┌─ Texto fornecido
A estética e o clima da obra me lembraram os filmes de horror mais sérios dos anos 70, como O Exorcista, Sentinela dos Malditos e outras obras que tratavam sobre temas sérios envolvendo religião, possessões e satanismo. Amor Só de Mãe tem esse ingrediente presente, misturado com elementos extremamente regionais, como a religiosidade da mãe do pescador, o ambiente decadente e lúgubre e o já comentado som de oração, parecido com o de uma fita cassete antiga e bizarra.
Para quem tiver interesse, assistam no portal Porta Curtas e prestigiem esta verdadeira jóia tupiniquim (para assisti-lo, clique aqui). Abaixo, eu reproduzo uma entrevista de Dennison Ramalho ao site nacional da Revista Rolling Stones. Nela, o diretor falará mais sobre o seu novo trabalho (Ninjas) e sobre os desafios de ser um diretor de filmes de horror no Brasil.
Como tem sido o desempenho de Ninjas nos festivais nacionais e internacionais? Compare com o desempenho de Amor Só de Mãe.
Olha, o Ninjas começou sua carreira onde a do Amor Só de Mãe terminou. Já de cara estreamos e ganhamos o prêmio de melhor curta pelo público (Audience Award) no Fantasia Film Festival - atualmente o maior festival de cinema fantástico do mundo, em Montreal, no Canadá. O Flávio Bauraqui (que interpreta nosso protagonista) ganhou o prêmio de melhor ator na competição de curtas do Festival de Gramado e o Paulo Sacramento (nosso montador) ganhou melhor montagem, também em Gramado. Estamos agora programados para o Fantastic Fest, em Austin, nos Estados Unidos.
└─
┌─ Dados fornecidos
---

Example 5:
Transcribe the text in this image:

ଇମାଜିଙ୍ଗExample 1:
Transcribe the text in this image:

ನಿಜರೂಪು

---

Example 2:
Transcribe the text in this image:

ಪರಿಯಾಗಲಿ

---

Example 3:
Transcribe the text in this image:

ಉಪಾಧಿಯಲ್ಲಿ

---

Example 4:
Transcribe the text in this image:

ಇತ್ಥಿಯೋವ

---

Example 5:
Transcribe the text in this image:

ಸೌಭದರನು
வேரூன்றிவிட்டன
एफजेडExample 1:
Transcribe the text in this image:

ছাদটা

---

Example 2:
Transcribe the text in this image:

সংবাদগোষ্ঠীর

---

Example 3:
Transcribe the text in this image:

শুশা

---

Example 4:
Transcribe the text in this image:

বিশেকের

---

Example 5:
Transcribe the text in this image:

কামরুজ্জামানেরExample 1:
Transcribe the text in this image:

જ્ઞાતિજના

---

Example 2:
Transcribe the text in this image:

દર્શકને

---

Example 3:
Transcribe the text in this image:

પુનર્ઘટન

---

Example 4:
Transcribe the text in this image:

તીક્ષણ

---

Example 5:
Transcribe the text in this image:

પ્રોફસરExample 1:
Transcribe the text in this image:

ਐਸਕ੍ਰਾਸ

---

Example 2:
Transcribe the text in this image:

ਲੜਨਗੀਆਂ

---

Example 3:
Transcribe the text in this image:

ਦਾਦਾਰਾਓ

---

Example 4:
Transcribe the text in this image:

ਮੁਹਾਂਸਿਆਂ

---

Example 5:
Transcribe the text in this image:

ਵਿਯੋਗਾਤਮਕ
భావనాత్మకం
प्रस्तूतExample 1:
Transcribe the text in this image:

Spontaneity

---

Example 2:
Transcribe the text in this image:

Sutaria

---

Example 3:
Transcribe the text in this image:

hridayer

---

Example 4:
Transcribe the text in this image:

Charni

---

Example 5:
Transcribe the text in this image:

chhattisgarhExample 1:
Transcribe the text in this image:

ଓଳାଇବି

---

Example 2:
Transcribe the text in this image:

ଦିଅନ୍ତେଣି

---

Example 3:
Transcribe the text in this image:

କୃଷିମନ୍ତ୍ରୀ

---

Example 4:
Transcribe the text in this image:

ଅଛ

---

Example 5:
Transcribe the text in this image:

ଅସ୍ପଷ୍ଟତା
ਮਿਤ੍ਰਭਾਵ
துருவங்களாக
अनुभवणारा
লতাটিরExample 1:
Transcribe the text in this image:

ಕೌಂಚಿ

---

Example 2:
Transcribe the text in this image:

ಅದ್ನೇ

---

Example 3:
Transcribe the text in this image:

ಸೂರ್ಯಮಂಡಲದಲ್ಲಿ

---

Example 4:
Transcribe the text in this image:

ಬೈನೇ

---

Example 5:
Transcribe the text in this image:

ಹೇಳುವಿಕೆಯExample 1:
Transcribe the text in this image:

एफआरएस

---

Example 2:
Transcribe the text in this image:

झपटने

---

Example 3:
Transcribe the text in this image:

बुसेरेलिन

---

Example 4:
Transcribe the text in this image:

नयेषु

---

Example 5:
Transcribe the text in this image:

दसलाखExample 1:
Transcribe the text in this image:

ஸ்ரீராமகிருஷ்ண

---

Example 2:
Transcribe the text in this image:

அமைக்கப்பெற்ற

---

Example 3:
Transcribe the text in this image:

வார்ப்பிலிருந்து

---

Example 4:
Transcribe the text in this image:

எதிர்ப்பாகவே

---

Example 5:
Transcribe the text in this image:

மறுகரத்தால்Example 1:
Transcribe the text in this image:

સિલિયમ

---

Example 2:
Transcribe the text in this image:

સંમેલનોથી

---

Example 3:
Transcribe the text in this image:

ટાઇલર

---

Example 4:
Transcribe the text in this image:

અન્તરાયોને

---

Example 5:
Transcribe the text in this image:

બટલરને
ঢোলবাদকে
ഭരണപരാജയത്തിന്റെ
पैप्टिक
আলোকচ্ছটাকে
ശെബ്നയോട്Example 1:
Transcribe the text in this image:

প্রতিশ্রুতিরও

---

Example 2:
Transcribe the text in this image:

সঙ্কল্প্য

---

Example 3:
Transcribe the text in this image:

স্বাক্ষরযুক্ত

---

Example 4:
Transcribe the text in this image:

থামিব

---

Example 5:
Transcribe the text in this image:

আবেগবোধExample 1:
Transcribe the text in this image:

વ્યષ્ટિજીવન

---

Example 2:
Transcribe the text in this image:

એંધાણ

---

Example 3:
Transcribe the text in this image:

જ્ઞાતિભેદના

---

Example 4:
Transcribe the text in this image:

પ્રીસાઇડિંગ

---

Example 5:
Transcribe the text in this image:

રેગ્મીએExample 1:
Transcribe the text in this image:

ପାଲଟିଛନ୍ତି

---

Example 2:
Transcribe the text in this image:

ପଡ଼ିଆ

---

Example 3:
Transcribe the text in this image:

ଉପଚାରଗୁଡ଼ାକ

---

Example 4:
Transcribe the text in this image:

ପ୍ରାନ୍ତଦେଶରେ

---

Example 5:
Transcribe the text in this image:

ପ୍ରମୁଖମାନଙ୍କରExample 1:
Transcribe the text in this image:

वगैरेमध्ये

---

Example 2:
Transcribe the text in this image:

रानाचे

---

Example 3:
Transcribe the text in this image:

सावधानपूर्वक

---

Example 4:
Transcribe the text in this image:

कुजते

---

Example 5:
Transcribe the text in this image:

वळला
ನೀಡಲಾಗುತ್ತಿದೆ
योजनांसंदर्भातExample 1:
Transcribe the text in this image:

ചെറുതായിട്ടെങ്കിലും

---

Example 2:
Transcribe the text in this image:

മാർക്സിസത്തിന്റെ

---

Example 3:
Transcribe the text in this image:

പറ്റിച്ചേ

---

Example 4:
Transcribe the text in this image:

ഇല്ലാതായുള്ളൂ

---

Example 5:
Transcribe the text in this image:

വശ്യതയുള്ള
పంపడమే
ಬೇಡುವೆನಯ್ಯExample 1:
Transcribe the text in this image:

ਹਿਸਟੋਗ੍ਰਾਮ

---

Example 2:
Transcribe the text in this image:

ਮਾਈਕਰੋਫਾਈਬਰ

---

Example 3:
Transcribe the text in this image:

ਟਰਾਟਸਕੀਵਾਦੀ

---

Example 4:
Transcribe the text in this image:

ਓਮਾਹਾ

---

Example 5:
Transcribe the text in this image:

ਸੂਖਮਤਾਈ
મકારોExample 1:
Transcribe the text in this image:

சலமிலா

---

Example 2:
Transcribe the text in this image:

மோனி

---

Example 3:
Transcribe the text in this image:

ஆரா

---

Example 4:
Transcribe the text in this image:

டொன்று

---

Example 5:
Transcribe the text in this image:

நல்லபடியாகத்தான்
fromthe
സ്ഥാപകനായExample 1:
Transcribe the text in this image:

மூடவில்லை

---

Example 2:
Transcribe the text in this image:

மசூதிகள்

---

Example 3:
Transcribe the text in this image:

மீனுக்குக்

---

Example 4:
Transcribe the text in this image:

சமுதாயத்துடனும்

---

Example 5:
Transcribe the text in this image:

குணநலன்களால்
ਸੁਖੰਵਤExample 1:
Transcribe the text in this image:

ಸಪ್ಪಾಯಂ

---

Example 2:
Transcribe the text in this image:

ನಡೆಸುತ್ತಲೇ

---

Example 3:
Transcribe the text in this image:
└─
Requisitos:
1. Com base no texto fornecido, explique em até três frases por que Amor Só de Mãe é associado aos filmes de horror dos anos 70.
2. Segundo o texto fornecido, quem ganhou o prêmio de melhor montagem no Festival de Gramado?

Respostas por tarefa:
1. A estética e o clima de Amor Só de Mãe lembram os filmes de horror mais sérios dos anos 70, como O Exorcista e Sentinela dos Malditos, que tratavam de temas sérios envolvendo religião, possessões e satanismo. O curta tem esse mesmo ingrediente, misturado com elementos regionais: a religiosidade da mãe do pescador, o ambiente decadente e lúgubre e o som de oração parecido com o de uma fita cassete antiga e bizarra.

2. Paulo Sacramento, o montador de Ninjas.